Scan the material that follows. Copy every line containing the word "remote".

──────── DATA FOR THE TASK

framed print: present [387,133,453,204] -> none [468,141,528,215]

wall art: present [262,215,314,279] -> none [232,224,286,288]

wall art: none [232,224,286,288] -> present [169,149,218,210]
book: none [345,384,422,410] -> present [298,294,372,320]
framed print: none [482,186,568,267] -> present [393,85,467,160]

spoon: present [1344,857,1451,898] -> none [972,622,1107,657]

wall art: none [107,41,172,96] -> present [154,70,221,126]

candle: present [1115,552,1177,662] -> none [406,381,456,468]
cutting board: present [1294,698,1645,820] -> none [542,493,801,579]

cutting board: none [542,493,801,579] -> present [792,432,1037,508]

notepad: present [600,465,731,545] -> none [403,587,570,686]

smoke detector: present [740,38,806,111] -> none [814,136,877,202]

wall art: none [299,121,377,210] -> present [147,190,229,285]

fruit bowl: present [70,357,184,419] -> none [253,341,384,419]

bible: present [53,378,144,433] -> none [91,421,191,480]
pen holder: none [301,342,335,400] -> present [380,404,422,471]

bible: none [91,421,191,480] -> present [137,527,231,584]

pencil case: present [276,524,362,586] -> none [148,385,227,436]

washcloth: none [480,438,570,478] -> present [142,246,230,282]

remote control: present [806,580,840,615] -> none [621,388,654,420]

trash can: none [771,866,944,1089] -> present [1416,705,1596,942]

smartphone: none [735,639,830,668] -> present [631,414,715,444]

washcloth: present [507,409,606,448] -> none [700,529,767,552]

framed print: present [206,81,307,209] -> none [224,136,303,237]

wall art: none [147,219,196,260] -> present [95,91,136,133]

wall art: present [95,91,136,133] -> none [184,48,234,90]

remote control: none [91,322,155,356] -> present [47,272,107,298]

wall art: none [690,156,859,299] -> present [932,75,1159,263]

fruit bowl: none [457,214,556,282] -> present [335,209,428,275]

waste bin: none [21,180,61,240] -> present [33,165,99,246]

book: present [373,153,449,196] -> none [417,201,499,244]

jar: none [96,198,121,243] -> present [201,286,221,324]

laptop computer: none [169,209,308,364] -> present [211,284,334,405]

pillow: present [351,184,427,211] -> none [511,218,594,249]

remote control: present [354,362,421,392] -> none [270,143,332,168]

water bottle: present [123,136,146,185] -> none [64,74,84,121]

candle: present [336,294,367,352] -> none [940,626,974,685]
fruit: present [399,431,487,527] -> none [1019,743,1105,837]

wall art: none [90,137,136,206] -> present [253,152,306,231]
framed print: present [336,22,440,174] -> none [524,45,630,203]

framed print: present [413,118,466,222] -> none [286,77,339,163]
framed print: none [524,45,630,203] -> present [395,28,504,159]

────────────────

• _THE COMPLETED TASK_
remote control: present [806,580,840,615] -> none [621,388,654,420]
remote control: none [91,322,155,356] -> present [47,272,107,298]
remote control: present [354,362,421,392] -> none [270,143,332,168]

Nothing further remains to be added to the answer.